<<<<

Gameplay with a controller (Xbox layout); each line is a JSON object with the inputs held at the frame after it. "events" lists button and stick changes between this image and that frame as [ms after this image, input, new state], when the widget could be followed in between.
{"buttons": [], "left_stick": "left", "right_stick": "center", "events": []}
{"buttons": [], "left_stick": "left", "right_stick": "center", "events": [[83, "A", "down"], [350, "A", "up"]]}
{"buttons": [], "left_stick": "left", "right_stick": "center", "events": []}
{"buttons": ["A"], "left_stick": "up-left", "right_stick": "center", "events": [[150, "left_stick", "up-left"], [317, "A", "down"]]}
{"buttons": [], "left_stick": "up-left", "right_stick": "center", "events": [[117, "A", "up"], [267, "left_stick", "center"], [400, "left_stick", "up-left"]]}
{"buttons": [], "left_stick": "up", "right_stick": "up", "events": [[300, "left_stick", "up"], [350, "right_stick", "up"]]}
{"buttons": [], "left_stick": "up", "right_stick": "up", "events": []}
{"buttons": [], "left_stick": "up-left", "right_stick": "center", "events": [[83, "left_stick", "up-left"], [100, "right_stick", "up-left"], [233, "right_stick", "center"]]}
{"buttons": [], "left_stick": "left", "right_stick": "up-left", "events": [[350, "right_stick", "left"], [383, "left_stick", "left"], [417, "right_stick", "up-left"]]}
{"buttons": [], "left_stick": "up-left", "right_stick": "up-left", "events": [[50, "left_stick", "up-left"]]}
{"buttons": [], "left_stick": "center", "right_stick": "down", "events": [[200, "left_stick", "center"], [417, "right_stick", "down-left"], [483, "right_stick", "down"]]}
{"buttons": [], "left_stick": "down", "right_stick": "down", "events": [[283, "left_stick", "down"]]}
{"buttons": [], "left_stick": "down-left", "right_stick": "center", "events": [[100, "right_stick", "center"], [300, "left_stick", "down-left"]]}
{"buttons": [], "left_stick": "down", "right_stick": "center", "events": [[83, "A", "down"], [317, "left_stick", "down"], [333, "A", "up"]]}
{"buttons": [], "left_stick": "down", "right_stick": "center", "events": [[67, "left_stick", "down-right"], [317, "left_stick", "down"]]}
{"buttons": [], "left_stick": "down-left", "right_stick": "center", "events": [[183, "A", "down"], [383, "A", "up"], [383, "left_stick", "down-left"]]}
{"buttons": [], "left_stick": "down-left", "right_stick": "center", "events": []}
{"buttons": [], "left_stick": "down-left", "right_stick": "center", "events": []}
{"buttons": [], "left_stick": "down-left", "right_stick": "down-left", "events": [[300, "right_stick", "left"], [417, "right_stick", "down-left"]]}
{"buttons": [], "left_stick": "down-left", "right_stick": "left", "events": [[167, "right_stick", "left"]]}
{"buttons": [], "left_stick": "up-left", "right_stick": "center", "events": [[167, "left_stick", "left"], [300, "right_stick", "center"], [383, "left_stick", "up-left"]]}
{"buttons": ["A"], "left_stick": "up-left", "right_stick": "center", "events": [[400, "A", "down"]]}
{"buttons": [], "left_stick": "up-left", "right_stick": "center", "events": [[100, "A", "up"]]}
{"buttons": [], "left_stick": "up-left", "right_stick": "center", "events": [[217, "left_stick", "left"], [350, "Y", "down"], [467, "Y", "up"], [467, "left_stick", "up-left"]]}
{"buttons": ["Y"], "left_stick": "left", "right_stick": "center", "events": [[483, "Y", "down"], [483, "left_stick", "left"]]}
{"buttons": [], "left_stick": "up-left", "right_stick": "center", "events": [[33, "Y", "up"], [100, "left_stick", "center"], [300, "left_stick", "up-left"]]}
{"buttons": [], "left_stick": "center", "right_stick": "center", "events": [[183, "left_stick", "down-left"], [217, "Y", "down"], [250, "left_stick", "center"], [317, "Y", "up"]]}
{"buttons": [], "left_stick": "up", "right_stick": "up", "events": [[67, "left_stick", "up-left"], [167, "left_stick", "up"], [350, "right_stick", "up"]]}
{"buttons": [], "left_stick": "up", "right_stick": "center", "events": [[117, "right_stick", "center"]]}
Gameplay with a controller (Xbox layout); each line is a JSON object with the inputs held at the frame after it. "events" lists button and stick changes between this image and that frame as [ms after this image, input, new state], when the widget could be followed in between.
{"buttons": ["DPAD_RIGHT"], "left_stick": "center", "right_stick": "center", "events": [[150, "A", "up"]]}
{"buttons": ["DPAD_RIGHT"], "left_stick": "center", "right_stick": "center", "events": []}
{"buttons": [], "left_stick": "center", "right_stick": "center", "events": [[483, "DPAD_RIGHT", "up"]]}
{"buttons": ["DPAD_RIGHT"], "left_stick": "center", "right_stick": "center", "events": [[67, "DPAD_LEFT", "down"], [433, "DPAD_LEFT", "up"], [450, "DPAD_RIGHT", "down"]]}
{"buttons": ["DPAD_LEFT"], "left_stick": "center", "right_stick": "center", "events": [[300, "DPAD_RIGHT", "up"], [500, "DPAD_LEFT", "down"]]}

>>>>

I'd like the material repeated word for word, please.

(RESPONSE TO THIS EXERCISE):
Gameplay with a controller (Xbox layout); each line is a JSON object with the inputs held at the frame after it. "events" lists button and stick changes between this image and that frame as [ms after this image, input, new state], when the widget could be followed in between.
{"buttons": [], "left_stick": "left", "right_stick": "center", "events": []}
{"buttons": [], "left_stick": "left", "right_stick": "center", "events": [[83, "A", "down"], [350, "A", "up"]]}
{"buttons": [], "left_stick": "left", "right_stick": "center", "events": []}
{"buttons": ["A"], "left_stick": "up-left", "right_stick": "center", "events": [[150, "left_stick", "up-left"], [317, "A", "down"]]}
{"buttons": [], "left_stick": "up-left", "right_stick": "center", "events": [[117, "A", "up"], [267, "left_stick", "center"], [400, "left_stick", "up-left"]]}
{"buttons": [], "left_stick": "up", "right_stick": "up", "events": [[300, "left_stick", "up"], [350, "right_stick", "up"]]}
{"buttons": [], "left_stick": "up", "right_stick": "up", "events": []}
{"buttons": [], "left_stick": "up-left", "right_stick": "center", "events": [[83, "left_stick", "up-left"], [100, "right_stick", "up-left"], [233, "right_stick", "center"]]}
{"buttons": [], "left_stick": "left", "right_stick": "up-left", "events": [[350, "right_stick", "left"], [383, "left_stick", "left"], [417, "right_stick", "up-left"]]}
{"buttons": [], "left_stick": "up-left", "right_stick": "up-left", "events": [[50, "left_stick", "up-left"]]}
{"buttons": [], "left_stick": "center", "right_stick": "down", "events": [[200, "left_stick", "center"], [417, "right_stick", "down-left"], [483, "right_stick", "down"]]}
{"buttons": [], "left_stick": "down", "right_stick": "down", "events": [[283, "left_stick", "down"]]}
{"buttons": [], "left_stick": "down-left", "right_stick": "center", "events": [[100, "right_stick", "center"], [300, "left_stick", "down-left"]]}
{"buttons": [], "left_stick": "down", "right_stick": "center", "events": [[83, "A", "down"], [317, "left_stick", "down"], [333, "A", "up"]]}
{"buttons": [], "left_stick": "down", "right_stick": "center", "events": [[67, "left_stick", "down-right"], [317, "left_stick", "down"]]}
{"buttons": [], "left_stick": "down-left", "right_stick": "center", "events": [[183, "A", "down"], [383, "A", "up"], [383, "left_stick", "down-left"]]}
{"buttons": [], "left_stick": "down-left", "right_stick": "center", "events": []}
{"buttons": [], "left_stick": "down-left", "right_stick": "center", "events": []}
{"buttons": [], "left_stick": "down-left", "right_stick": "down-left", "events": [[300, "right_stick", "left"], [417, "right_stick", "down-left"]]}
{"buttons": [], "left_stick": "down-left", "right_stick": "left", "events": [[167, "right_stick", "left"]]}
{"buttons": [], "left_stick": "up-left", "right_stick": "center", "events": [[167, "left_stick", "left"], [300, "right_stick", "center"], [383, "left_stick", "up-left"]]}
{"buttons": ["A"], "left_stick": "up-left", "right_stick": "center", "events": [[400, "A", "down"]]}
{"buttons": [], "left_stick": "up-left", "right_stick": "center", "events": [[100, "A", "up"]]}
{"buttons": [], "left_stick": "up-left", "right_stick": "center", "events": [[217, "left_stick", "left"], [350, "Y", "down"], [467, "Y", "up"], [467, "left_stick", "up-left"]]}
{"buttons": ["Y"], "left_stick": "left", "right_stick": "center", "events": [[483, "Y", "down"], [483, "left_stick", "left"]]}
{"buttons": [], "left_stick": "up-left", "right_stick": "center", "events": [[33, "Y", "up"], [100, "left_stick", "center"], [300, "left_stick", "up-left"]]}
{"buttons": [], "left_stick": "center", "right_stick": "center", "events": [[183, "left_stick", "down-left"], [217, "Y", "down"], [250, "left_stick", "center"], [317, "Y", "up"]]}
{"buttons": [], "left_stick": "up", "right_stick": "up", "events": [[67, "left_stick", "up-left"], [167, "left_stick", "up"], [350, "right_stick", "up"]]}
{"buttons": [], "left_stick": "up", "right_stick": "center", "events": [[117, "right_stick", "center"]]}
Gameplay with a controller (Xbox layout); each line is a JSON object with the inputs held at the frame after it. "events" lists button and stick changes between this image and that frame as [ms after this image, input, new state], when the widget could be followed in between.
{"buttons": ["DPAD_RIGHT"], "left_stick": "center", "right_stick": "center", "events": [[150, "A", "up"]]}
{"buttons": ["DPAD_RIGHT"], "left_stick": "center", "right_stick": "center", "events": []}
{"buttons": [], "left_stick": "center", "right_stick": "center", "events": [[483, "DPAD_RIGHT", "up"]]}
{"buttons": ["DPAD_RIGHT"], "left_stick": "center", "right_stick": "center", "events": [[67, "DPAD_LEFT", "down"], [433, "DPAD_LEFT", "up"], [450, "DPAD_RIGHT", "down"]]}
{"buttons": ["DPAD_LEFT"], "left_stick": "center", "right_stick": "center", "events": [[300, "DPAD_RIGHT", "up"], [500, "DPAD_LEFT", "down"]]}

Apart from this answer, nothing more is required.